### Available data
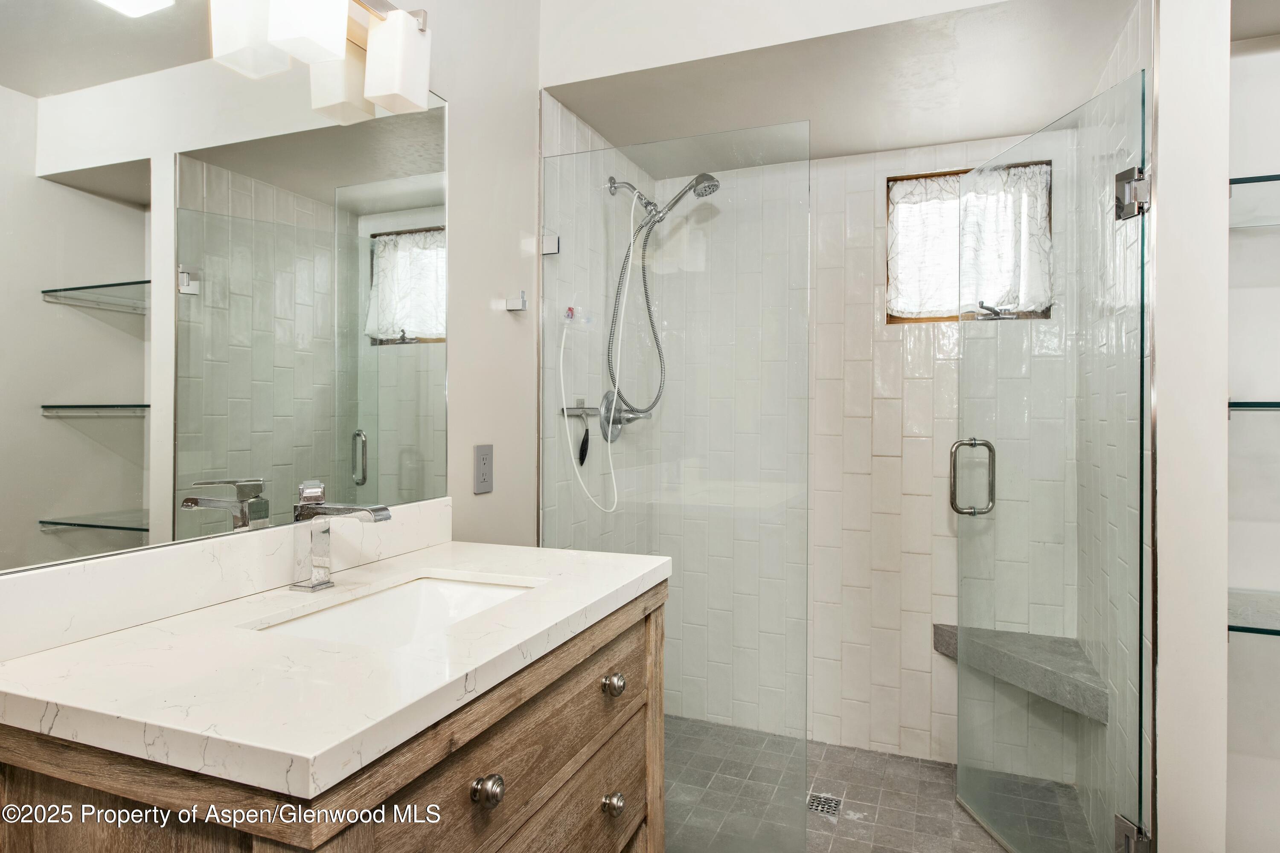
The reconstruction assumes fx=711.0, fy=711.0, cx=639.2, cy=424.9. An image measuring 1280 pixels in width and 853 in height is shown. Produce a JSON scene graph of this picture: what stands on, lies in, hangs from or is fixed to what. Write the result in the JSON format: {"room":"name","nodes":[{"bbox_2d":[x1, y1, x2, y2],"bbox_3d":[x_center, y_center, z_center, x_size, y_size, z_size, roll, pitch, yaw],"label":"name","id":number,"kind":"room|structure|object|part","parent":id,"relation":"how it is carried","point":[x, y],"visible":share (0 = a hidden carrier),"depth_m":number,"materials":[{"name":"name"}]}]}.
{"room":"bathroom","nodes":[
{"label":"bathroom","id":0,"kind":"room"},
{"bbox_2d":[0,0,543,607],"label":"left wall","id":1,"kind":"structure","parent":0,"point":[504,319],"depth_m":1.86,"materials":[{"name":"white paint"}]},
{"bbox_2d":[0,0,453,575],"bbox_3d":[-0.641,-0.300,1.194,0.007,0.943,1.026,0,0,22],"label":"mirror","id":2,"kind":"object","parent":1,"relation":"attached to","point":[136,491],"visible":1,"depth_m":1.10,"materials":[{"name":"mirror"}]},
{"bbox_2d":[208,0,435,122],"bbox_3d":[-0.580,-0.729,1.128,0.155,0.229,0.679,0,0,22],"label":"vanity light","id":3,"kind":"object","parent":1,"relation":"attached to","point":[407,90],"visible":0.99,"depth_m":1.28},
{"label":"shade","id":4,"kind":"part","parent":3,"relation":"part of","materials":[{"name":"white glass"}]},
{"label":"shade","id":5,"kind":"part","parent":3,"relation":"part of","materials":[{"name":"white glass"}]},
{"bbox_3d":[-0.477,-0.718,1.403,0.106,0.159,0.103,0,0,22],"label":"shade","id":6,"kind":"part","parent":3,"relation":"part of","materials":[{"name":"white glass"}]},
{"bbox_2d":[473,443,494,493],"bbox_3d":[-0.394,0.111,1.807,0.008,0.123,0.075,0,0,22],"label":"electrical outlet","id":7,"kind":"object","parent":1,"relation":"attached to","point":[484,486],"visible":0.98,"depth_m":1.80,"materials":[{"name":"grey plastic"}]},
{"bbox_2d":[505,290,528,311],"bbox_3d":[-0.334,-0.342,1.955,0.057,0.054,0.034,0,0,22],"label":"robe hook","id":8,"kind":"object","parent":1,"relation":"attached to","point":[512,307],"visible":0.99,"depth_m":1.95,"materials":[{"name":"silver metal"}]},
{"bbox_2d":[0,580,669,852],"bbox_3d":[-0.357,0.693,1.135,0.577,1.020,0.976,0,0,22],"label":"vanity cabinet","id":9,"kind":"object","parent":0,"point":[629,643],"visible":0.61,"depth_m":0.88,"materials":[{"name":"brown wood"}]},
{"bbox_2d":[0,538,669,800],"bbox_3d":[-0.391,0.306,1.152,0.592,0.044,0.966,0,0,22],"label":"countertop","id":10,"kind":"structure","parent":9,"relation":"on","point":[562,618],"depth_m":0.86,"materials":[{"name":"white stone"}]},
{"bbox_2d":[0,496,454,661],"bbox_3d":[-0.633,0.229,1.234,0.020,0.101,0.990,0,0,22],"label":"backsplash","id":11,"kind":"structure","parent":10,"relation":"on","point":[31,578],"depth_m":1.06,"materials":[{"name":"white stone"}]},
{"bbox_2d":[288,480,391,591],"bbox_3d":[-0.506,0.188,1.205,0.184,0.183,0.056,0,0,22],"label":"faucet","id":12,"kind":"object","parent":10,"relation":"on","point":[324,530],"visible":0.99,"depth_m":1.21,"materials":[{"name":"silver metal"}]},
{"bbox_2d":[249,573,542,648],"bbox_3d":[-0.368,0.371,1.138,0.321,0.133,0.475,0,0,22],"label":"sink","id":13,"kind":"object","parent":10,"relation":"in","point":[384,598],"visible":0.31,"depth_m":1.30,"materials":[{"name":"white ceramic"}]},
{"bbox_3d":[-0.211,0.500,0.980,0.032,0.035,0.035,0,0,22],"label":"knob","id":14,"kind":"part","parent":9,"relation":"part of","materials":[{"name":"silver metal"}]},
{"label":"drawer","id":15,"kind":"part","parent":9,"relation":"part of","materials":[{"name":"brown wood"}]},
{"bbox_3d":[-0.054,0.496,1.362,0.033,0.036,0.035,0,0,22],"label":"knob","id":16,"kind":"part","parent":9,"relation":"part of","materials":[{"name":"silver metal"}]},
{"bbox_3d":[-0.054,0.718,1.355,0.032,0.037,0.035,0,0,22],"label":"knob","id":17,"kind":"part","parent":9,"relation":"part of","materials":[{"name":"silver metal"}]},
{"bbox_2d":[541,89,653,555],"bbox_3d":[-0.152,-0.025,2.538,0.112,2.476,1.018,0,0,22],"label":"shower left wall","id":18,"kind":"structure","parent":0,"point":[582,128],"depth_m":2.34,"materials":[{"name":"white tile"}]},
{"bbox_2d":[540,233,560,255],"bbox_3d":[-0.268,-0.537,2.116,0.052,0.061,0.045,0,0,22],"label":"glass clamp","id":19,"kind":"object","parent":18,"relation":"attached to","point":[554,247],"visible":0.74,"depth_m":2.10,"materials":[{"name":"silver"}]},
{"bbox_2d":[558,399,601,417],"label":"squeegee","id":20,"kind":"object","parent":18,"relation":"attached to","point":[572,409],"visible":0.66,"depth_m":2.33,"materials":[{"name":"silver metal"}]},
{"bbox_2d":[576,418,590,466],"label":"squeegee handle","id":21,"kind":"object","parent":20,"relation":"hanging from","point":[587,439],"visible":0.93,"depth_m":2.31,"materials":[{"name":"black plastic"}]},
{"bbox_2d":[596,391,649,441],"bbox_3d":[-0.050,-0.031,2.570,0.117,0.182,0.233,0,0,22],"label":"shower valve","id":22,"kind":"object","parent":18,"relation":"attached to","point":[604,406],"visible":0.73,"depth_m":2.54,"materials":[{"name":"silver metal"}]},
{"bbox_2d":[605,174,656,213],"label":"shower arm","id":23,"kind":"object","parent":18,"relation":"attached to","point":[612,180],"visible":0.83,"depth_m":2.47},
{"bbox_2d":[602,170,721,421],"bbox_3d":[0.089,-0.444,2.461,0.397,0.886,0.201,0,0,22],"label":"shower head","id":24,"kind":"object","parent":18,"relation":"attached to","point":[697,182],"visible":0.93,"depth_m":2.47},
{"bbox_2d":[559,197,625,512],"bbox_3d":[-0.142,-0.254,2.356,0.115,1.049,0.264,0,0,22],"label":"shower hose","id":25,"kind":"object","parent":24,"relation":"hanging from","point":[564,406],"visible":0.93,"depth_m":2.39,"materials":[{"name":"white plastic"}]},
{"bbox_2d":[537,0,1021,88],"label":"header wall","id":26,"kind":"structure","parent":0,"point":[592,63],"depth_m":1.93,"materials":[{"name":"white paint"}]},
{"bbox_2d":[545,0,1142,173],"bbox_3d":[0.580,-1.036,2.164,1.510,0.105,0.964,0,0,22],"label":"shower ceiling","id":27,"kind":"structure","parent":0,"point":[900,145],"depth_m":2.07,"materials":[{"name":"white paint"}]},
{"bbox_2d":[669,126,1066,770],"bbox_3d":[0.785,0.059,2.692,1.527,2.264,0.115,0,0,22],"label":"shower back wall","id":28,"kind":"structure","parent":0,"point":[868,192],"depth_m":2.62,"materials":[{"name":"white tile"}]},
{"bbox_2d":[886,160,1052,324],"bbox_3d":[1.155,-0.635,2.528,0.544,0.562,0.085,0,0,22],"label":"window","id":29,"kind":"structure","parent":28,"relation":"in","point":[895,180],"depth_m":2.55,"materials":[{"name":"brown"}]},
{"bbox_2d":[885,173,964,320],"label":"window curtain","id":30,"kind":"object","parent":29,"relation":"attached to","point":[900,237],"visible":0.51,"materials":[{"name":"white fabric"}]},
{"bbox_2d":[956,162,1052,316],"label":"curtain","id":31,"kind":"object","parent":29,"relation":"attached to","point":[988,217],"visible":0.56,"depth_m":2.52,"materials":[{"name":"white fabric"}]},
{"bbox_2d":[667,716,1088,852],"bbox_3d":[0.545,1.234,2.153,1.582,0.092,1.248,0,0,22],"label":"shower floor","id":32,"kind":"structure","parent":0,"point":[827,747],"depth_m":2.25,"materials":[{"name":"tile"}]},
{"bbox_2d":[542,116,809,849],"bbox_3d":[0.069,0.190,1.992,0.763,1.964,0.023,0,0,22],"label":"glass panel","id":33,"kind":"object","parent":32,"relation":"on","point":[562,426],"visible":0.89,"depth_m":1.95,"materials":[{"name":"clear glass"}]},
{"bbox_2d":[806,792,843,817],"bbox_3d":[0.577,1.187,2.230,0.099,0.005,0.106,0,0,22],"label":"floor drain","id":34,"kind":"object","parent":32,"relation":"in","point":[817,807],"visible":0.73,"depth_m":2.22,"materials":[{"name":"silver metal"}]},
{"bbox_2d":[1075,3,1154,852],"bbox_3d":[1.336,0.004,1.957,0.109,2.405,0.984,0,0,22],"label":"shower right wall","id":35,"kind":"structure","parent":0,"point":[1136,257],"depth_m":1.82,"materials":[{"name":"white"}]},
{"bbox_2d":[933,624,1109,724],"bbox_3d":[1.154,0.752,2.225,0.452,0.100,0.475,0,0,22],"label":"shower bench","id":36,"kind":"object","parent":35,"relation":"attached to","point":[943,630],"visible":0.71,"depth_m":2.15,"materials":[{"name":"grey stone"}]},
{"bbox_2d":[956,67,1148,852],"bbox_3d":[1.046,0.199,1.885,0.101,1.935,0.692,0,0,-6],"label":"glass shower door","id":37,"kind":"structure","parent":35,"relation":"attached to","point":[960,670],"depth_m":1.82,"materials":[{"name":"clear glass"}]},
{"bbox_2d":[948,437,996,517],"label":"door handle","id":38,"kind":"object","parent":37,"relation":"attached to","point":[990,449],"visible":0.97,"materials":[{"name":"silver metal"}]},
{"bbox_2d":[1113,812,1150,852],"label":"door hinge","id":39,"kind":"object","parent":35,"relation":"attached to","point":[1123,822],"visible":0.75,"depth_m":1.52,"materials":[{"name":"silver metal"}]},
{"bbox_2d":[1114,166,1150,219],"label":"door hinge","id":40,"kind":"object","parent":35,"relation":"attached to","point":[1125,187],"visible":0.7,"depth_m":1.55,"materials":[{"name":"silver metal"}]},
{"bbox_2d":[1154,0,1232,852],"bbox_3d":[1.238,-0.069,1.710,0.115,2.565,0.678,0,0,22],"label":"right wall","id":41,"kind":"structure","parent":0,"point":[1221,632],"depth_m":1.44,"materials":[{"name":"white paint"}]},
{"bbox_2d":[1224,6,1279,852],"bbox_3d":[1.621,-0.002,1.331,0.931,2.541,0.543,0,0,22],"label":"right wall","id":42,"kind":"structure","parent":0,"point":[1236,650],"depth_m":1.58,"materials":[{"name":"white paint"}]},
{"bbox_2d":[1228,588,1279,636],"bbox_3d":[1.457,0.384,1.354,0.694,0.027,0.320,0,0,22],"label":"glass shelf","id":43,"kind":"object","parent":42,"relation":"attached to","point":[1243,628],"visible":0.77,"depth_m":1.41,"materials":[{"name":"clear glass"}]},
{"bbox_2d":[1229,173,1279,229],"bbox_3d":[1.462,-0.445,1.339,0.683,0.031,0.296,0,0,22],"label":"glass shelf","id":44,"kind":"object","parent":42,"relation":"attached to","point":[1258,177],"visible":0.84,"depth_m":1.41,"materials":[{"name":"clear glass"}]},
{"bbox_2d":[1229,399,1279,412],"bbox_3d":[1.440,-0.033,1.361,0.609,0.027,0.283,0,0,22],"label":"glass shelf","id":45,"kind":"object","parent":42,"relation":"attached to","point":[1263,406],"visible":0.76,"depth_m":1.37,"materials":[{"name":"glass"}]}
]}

### Instructions to follow
The answer must consist of every line in the records above that contains the word "knob".

### Output of the task
{"bbox_3d":[-0.211,0.500,0.980,0.032,0.035,0.035,0,0,22],"label":"knob","id":14,"kind":"part","parent":9,"relation":"part of","materials":[{"name":"silver metal"}]},
{"bbox_3d":[-0.054,0.496,1.362,0.033,0.036,0.035,0,0,22],"label":"knob","id":16,"kind":"part","parent":9,"relation":"part of","materials":[{"name":"silver metal"}]},
{"bbox_3d":[-0.054,0.718,1.355,0.032,0.037,0.035,0,0,22],"label":"knob","id":17,"kind":"part","parent":9,"relation":"part of","materials":[{"name":"silver metal"}]},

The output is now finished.